Monday, April 12, 2021

keir and present danger

I had an interesting exchange on Twitter earlier after I saw this tweet on my timeline, which basically makes the claim that, on the basis of a recent interview, Keir Starmer, if he were to become Prime Minister, would be the first openly atheist Prime Minister of the UK. My first thought was: well, Keir Starmer's leadership of Labour may be distinctly underwhelming on a number of levels, but the statement of non-belief here is commendably clear and non-waffly and pretty unusual for a top-flight politician who might actually harbour some ambition of getting to be Prime Minister one day. 

You'll notice the response from Humanists UK, though, basically saying: yes, this is great, but it's actually not that unusual, as there have been plenty of atheist Prime Ministers, and here are a few examples. My original quote-tweet sounded a note of caution, mainly intended to emphasise how unusually direct I thought Starmer's statement was. I would describe Humanists UK's two subsequent replies as "brusquely dismissive" and "slightly defensive" respectively. I should add that I'm not intending any criticism of them as an organisation or their social media team individually here, but it is a useful exercise in proper critical thinking and scepticism not to take statements at face value, even when they are made by people whose worldview and aims you broadly agree with. It would be ironic, after all, if we were to have what you might call "articles of faith" which are recited by rote but never subjected to any scrutiny.

Taking Clement Attlee as the first example, just about all the Google hits for "Clement Attlee atheist" bring back the exchange referred to here which is his biographer Kenneth Harris' recalling (at an unspecified later date) of a conversation they had on an unspecified date, but almost certainly no earlier than mid-1950s, i.e. well after Attlee's stint as Prime Minister had ended in 1951, and probably after he ceased to be Labour leader in 1955. Attlee died in 1967 and Harris' biography of him, containing this brief exchange, wasn't published until 1982. I have no reason to doubt the basic truth of Harris' depiction of Attlee's beliefs, but I think that a) 15 years after your death and b) while still Leader of the Opposition and prospective Prime Minister are worlds apart when it comes to expressing them.

James Callaghan was a Baptist Sunday school teacher in his early life, and the standard Google result for "James Callaghan atheist" is a reference to a television interview in the 1980s where he supposedly professed his atheism. Again, I have no reason to doubt that that is true (although I haven't seen a transcript of the interview anywhere), but Callaghan's stint as Prime Minister ended in 1979 (when he was already 67) and he stood down as an MP in 1987.

Ramsay MacDonald seems to have roved about through various flavours of religious affiliation throughout his early life but to have arrived at what would these days be called humanism by the start of the twentieth century, well before his multiple stints as Prime Minister (the first of which started in 1924). In fact he served as President of the Union of Ethical Societies a couple of times in the early twentieth century, that organisation being a precursor to the British Humanist Association who have now changed their name to Humanists UK. 
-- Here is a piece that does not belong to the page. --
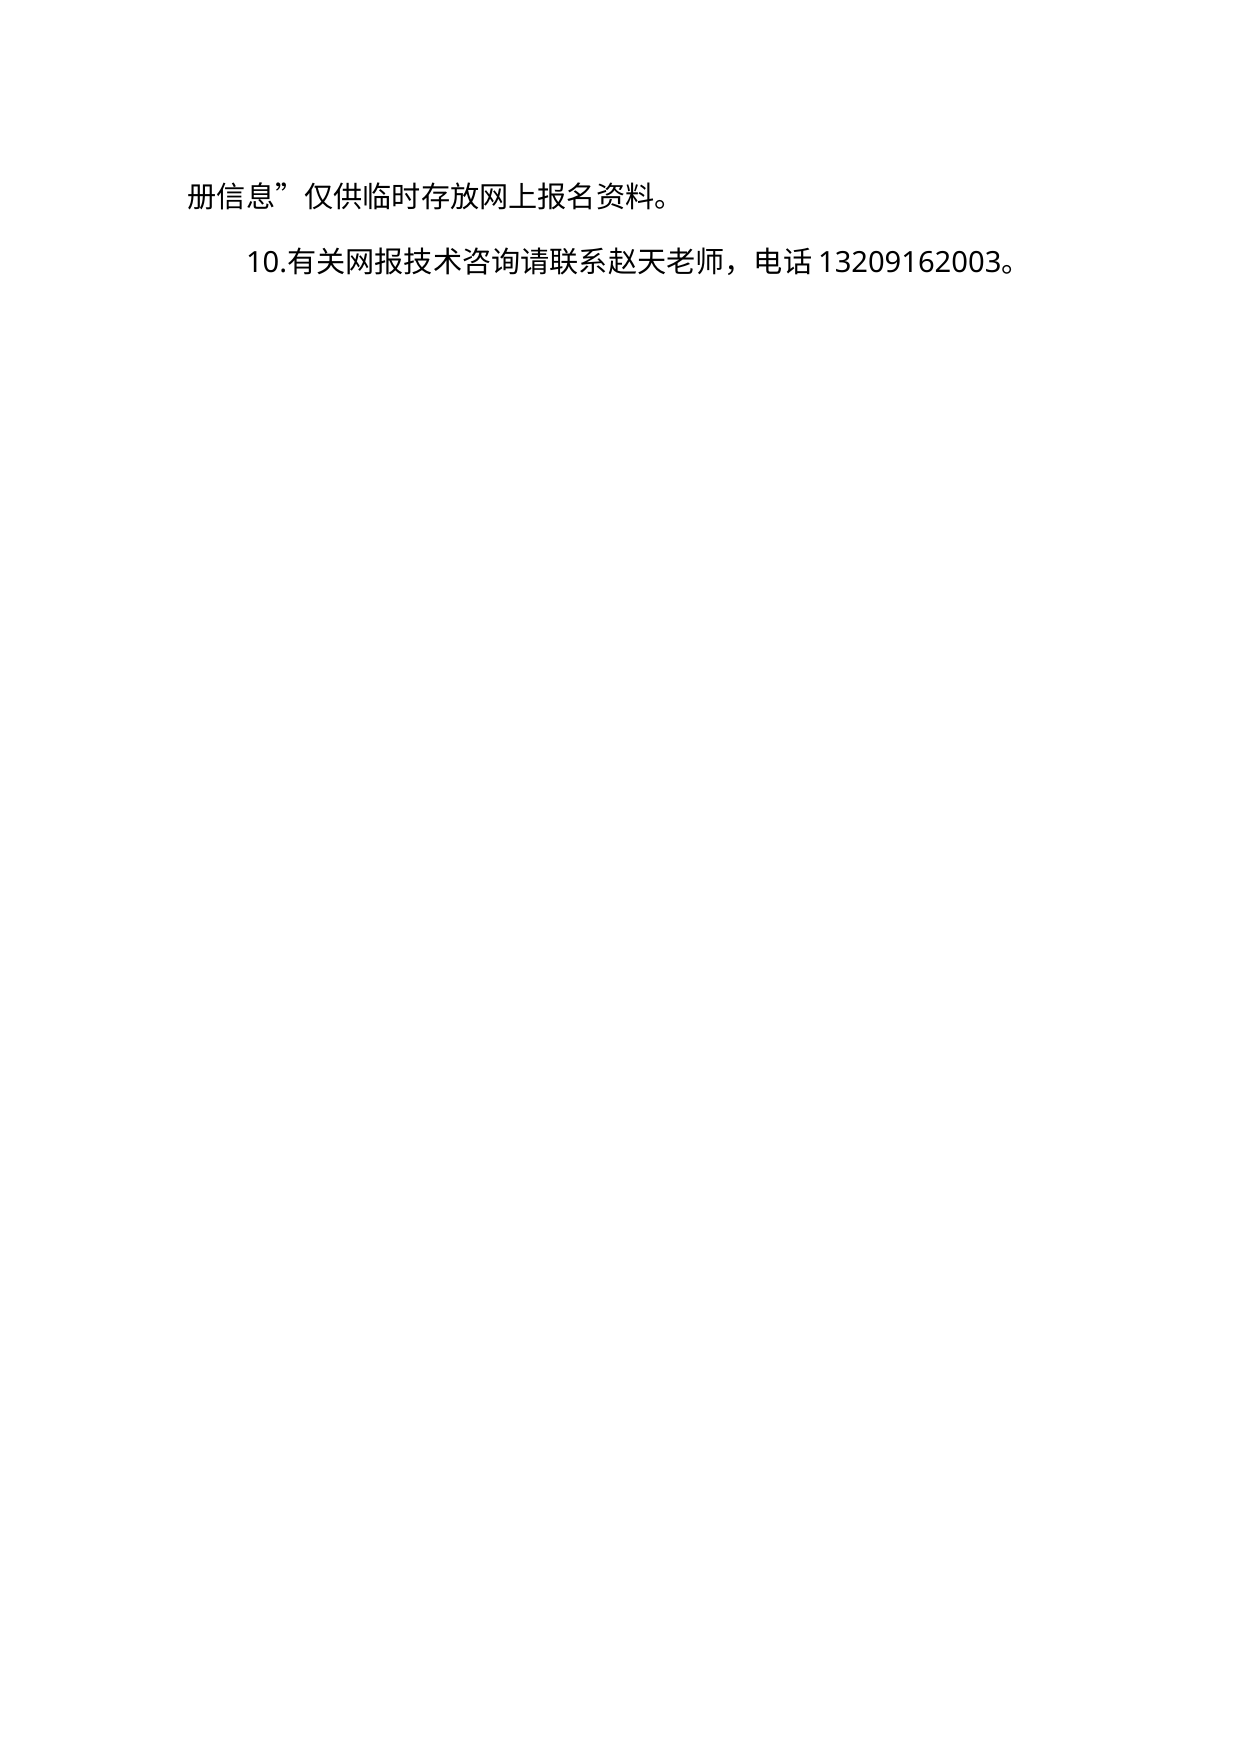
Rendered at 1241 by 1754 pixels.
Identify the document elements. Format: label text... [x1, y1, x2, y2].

text 10.有关网报技术咨询请联系赵天老师，电话13209162003。 [187, 227, 1053, 292]
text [187, 162, 1053, 227]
Finally, what of dear old Winnie, the increasingly problematic saviour of Britain during World War II? Well, again, most of the obvious Google search terms yield results which all point back to the same source quote, which is one supposedly from a letter he wrote to his mother in his mid-twenties which includes the line "I do not accept the Christian or any other form of religious belief". On the other hand if you trawl through his most famous quotations looking for invocations of God and Christianity as key pillars of civilisation which need to be defended against, variously, Nazism, Communism, Islam, you name it, you will find many. 

So I think if you were to ask yourself the question: which of these people had made clear, unambiguous and widely-circulated public statements of non-belief prior to their being Prime Minister, I think you could only really come up with Ramsay MacDonald. On the other hand it's almost unimaginable that any of the people mentioned here would have been subjected to, or subjected themselves to, an interview where such intrusive questions would have been asked. Times change, and I, for one, view this as progress.